Two types of proposals--incubator/capacity building activities (Type 1) and large collaborative interdisciplinary research projects (Type 2)--are solicited. Please refer to Section II, Program Description, for additional information about the two categories of proposals.
Type 1 Proposals: Type 1 proposals should describe incubator and capacity/community building activities that focus on specific outcomes that address one or more goals of the solicitation. Efforts might include the formation of new interdisciplinary partnerships that formulate and explore fresh, innovative research strategies that could be developed into Type 2 projects. Type 1 projects may also include exploratory pilot research projects aligned with the program goals. Type 1 proposals may be up to 3 years in duration and range up to $300,000 per year. Please note that standard one-time workshop proposals will not be entertained in this competition and that the National Institute of Food and Agriculture at USDA (USDA-NIFA) does not intend to fund Type 1 proposals.

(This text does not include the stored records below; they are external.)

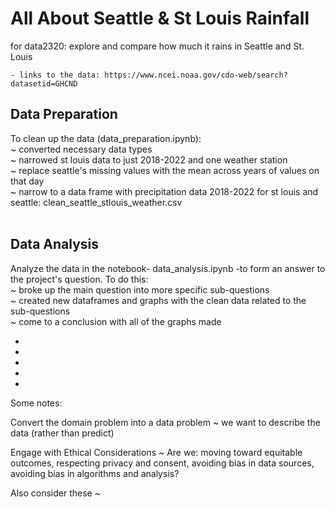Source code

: # All About Seattle & St Louis Rainfall
for data2320: explore and compare how much it rains in Seattle and St. Louis
  
  
    - links to the data: https://www.ncei.noaa.gov/cdo-web/search?datasetid=GHCND


## Data Preparation
   To clean up the data (data_preparation.ipynb): <br>
      ~ converted necessary data types <br>
      ~ narrowed st louis data to just 2018-2022 and one weather station <br>
      ~ replace seattle's missing values with the mean across years of values on that day <br>
      ~ narrow to a data frame with precipitation data 2018-2022 for st louis and seattle: clean_seattle_stlouis_weather.csv <br> <br>

## Data Analysis
   Analyze the data in the notebook- data_analysis.ipynb -to form an answer to the project's question. To do this: <br>
      ~ broke up the main question into more specific sub-questions <br>
      ~ created new dataframes and graphs with the clean data related to the sub-questions <br>
      ~ come to a conclusion with all of the graphs made <br>
    
    
    
*
*
*
*
*

Some notes:

Convert the domain problem into a data problem
  ~ we want to describe the data (rather than predict)
  
 Engage with Ethical Considerations
  ~ Are we: moving toward equitable outcomes, respecting privacy and consent, avoiding bias in data sources, avoiding bias in algorithms and analysis?
  
 Also consider these
  ~
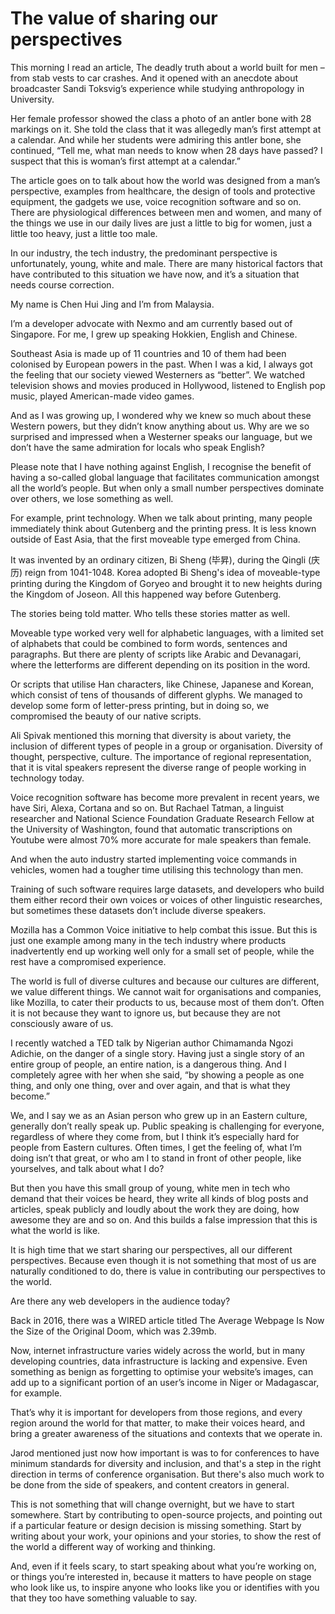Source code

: # The value of sharing our perspectives

This morning I read an article, The deadly truth about a world built for men – from stab vests to car crashes. And it opened with an anecdote about broadcaster Sandi Toksvig’s experience while studying anthropology in University.

Her female professor showed the class a photo of an antler bone with 28 markings on it. She told the class that it was allegedly man’s first attempt at a calendar. And while her students were admiring this antler bone, she continued, “Tell me, what man needs to know when 28 days have passed? I suspect that this is woman’s first attempt at a calendar.”

The article goes on to talk about how the world was designed from a man’s perspective, examples from healthcare, the design of tools and protective equipment, the gadgets we use, voice recognition software and so on. There are physiological differences between men and women, and many of the things we use in our daily lives are just a little to big for women, just a little too heavy, just a little too male.

In our industry, the tech industry, the predominant perspective is unfortunately, young, white and male. There are many historical factors that have contributed to this situation we have now, and it’s a situation that needs course correction.

My name is Chen Hui Jing and I’m from Malaysia.

I’m a developer advocate with Nexmo and am currently based out of Singapore. For me, I grew up speaking Hokkien, English and Chinese.

Southeast Asia is made up of 11 countries and 10 of them had been colonised by European powers in the past. When I was a kid, I always got the feeling that our society viewed Westerners as “better”. We watched television shows and movies produced in Hollywood, listened to English pop music, played American-made video games.

And as I was growing up, I wondered why we knew so much about these Western powers, but they didn’t know anything about us. Why are we so surprised and impressed when a Westerner speaks our language, but we don’t have the same admiration for locals who speak English?

Please note that I have nothing against English, I recognise the benefit of having a so-called global language that facilitates communication amongst all the world’s people. But when only a small number perspectives dominate over others, we lose something as well.

For example, print technology. When we talk about printing, many people immediately think about Gutenberg and the printing press. It is less known outside of East Asia, that the first moveable type emerged from China.

It was invented by an ordinary citizen, Bi Sheng (毕昇), during the Qingli (庆历) reign from 1041-1048. Korea adopted Bi Sheng's idea of moveable-type printing during the Kingdom of Goryeo and brought it to new heights during the Kingdom of Joseon. All this happened way before Gutenberg.

The stories being told matter. Who tells these stories matter as well.

Moveable type worked very well for alphabetic languages, with a limited set of alphabets that could be combined to form words, sentences and paragraphs. But there are plenty of scripts like Arabic and Devanagari, where the letterforms are different depending on its position in the word.

Or scripts that utilise Han characters, like Chinese, Japanese and Korean, which consist of tens of thousands of different glyphs. We managed to develop some form of letter-press printing, but in doing so, we compromised the beauty of our native scripts.

Ali Spivak mentioned this morning that diversity is about variety, the inclusion of different types of people in a group or organisation. Diversity of thought, perspective, culture. The importance of regional representation, that it is vital speakers represent the diverse range of people working in technology today.

Voice recognition software has become more prevalent in recent years, we have Siri, Alexa, Cortana and so on. But Rachael Tatman, a linguist researcher and National Science Foundation Graduate Research Fellow at the University of Washington, found that automatic transcriptions on Youtube were almost 70% more accurate for male speakers than female.

And when the auto industry started implementing voice commands in vehicles, women had a tougher time utilising this technology than men.

Training of such software requires large datasets, and developers who build them either record their own voices or voices of other linguistic researches, but sometimes these datasets don’t include diverse speakers.

Mozilla has a Common Voice initiative to help combat this issue. But this is just one example among many in the tech industry where products inadvertently end up working well only for a small set of people, while the rest have a compromised experience.

The world is full of diverse cultures and because our cultures are different, we value different things. We cannot wait for organisations and companies, like Mozilla, to cater their products to us, because most of them don’t. Often it is not because they want to ignore us, but because they are not consciously aware of us.

I recently watched a TED talk by Nigerian author Chimamanda Ngozi Adichie, on the danger of a single story. Having just a single story of an entire group of people, an entire nation, is a dangerous thing. And I completely agree with her when she said, “by showing a people as one thing, and only one thing, over and over again, and that is what they become.”

We, and I say we as an Asian person who grew up in an Eastern culture, generally don’t really speak up. Public speaking is challenging for everyone, regardless of where they come from, but I think it’s especially hard for people from Eastern cultures. Often times, I get the feeling of, what I’m doing isn’t that great, or who am I to stand in front of other people, like yourselves, and talk about what I do?

But then you have this small group of young, white men in tech who demand that their voices be heard, they write all kinds of blog posts and articles, speak publicly and loudly about the work they are doing, how awesome they are and so on. And this builds a false impression that this is what the world is like.

It is high time that we start sharing our perspectives, all our different perspectives. Because even though it is not something that most of us are naturally conditioned to do, there is value in contributing our perspectives to the world.

Are there any web developers in the audience today?

Back in 2016, there was a WIRED article titled The Average Webpage Is Now the Size of the Original Doom, which was 2.39mb.

Now, internet infrastructure varies widely across the world, but in many developing countries, data infrastructure is lacking and expensive. Even something as benign as forgetting to optimise your website’s images, can add up to a significant portion of an user’s income in Niger or Madagascar, for example.

That’s why it is important for developers from those regions, and every region around the world for that matter, to make their voices heard, and bring a greater awareness of the situations and contexts that we operate in.

Jarod mentioned just now how important is was to for conferences to have minimum standards for diversity and inclusion, and that's a step in the right direction in terms of conference organisation. But there's also much work to be done from the side of speakers, and content creators in general.

This is not something that will change overnight, but we have to start somewhere. Start by contributing to open-source projects, and pointing out if a particular feature or design decision is missing something. Start by writing about your work, your opinions and your stories, to show the rest of the world a different way of working and thinking.

And, even if it feels scary, to start speaking about what you’re working on, or things you’re interested in, because it matters to have people on stage who look like us, to inspire anyone who looks like you or identifies with you that they too have something valuable to say.
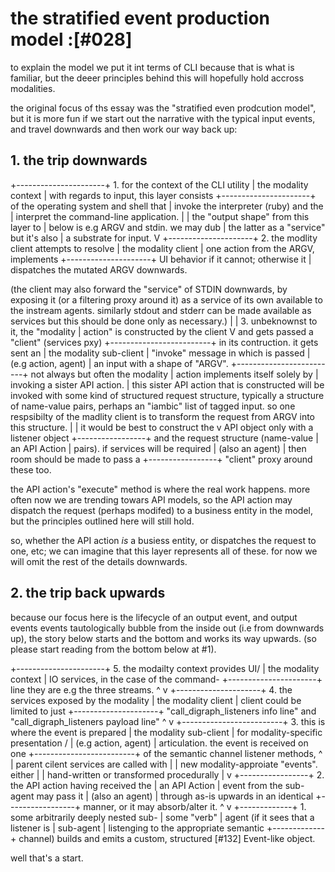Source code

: # the stratified event production model :[#028]

to explain the model we put it int terms of CLI because that is what is
familiar, but the deeer principles behind this will hopefully hold accross
modalities.

the original focus of ths essay was the "stratified even prodcution model",
but it is more fun if we start out the narrative with the typical input
events, and travel downwards and then work our way back up:

## 1. the trip downwards

 +----------------------+            1. for the context of the CLI utility
 | the modality context |            with regards to input, this layer consists
 +----------------------+            of the operating system and shell that
           |                         invoke the interpreter (ruby) and the
           |                         interpret the command-line application.
           |
           |                         the "output shape" from this layer to
           |                         below is e.g ARGV and stdin. we may dub
           |                         the latter as a "service" but it's also
           |                         a substrate for input.
           V
  +---------------------+            2. the modlity client attempts to resolve
  | the modality client |            one action from the ARGV, implements
  +---------------------+            UI behavior if it cannot; otherwise it
           |                         dispatches the mutated ARGV downwards.

(the client may also forward the "service" of STDIN downwards, by exposing
it (or a filtering proxy around it) as a service of its own available to the
instream agents. similarly stdout and stderr can be made available as services
but this should be done only as necessary.)
           |
           |                         3. unbeknownst to it, the "modality
           |                         action" is constructed by the client
           V                         and gets passed a "client" (services pxy)
    +-------------------------+      in its contruction. it gets sent an
    | the modality sub-client |      "invoke" message in which is passed
    | (e.g action, agent)     |      an input with a shape of "ARGV".
    +-------------------------+      not always but often the modality
                |                    action implements itself solely by
                |                    invoking a sister API action.
                |
this sister API action that is constructed will be invoked with some kind
of structured request structure, typically a structure of name-value pairs,
perhaps an "iambic" list of tagged input. so one respsibilty of the madlity
client is to transform the request from ARGV into this structure.
                |
                |                    it would be best to construct the
                v                    API object only with a listener object
      +-----------------+            and the request structure (name-value
      | an API Action   |            pairs). if services will be required
      | (also an agent) |            then room should be made to pass a
      +-----------------+            "client" proxy around these too.

the API action's "execute" method is where the real work happens. more often
now we are trending towars API models, so the API action may dispatch the
request (perhaps modifed) to a business entity in the model, but the
principles outlined here will still hold.

so, whether the API action *is* a busiess entity, or dispatches the request
to one, etc; we can imagine that this layer represents all of these. for
now we will omit the rest of the details downwards.


## 2. the trip back upwards

because our focus here is the lifecycle of an output event, and output events
events tautologically bubble from the inside out (i.e from downwards up),
the story below starts and the bottom and works its way upwards. (so please
start reading from the bottom below at #1).

 +----------------------+            5. the modailty context provides UI/
 | the modality context |            IO services, in the case of the command-
 +----------------------+            line they are e.g the three streams.
          ^ v
  +---------------------+            4. the services exposed by the modality
  | the modality client |            client could be limited to just
  +---------------------+            "call_digraph_listeners info line" and "call_digraph_listeners payload line"
            ^ v
    +-------------------------+      3. this is where the event is prepared
    | the modality sub-client |      for modality-specific presentation /
    | (e.g action, agent)     |      articulation. the event is received on one
    +-------------------------+      of the semantic channel listener methods,
              ^ |                    parent cilent services are called with
              | |                    new modality-approiate "events". either
              | |                    hand-written or transformed procedurally
              | v
      +-----------------+            2. the API action having received the
      | an API Action   |            event from the sub-agent may pass it
      | (also an agent) |            through as-is upwards in an identical
      +-----------------+            manner, or it may absorb/alter it.
             ^ v
   +-------------+                   1. some arbitrarily deeply nested sub-
   | some "verb" |                   agent (if it sees that a listener is
   | sub-agent   |                   listenging to the appropriate semantic
   +-------------+                   channel) builds and emits a custom,
                                     structured [#132] Event-like object.

well that's a start.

Type 2 Proposals: Type 2 proposals should describe large, ambitious, collaborative, inter/multidisciplinary efforts that advance the state of Earth System Modeling on regional and decadal scales. Proposers should clearly state how their efforts contribute to the overall goals of the program. Where appropriate, investigators are encouraged to incorporate methods and metrics that assess the reliability of predictions. It is anticipated that typical Type 2 projects will be 3 to 5 years in duration, with budgets in the range of $300,000 to $1,000,000 per year.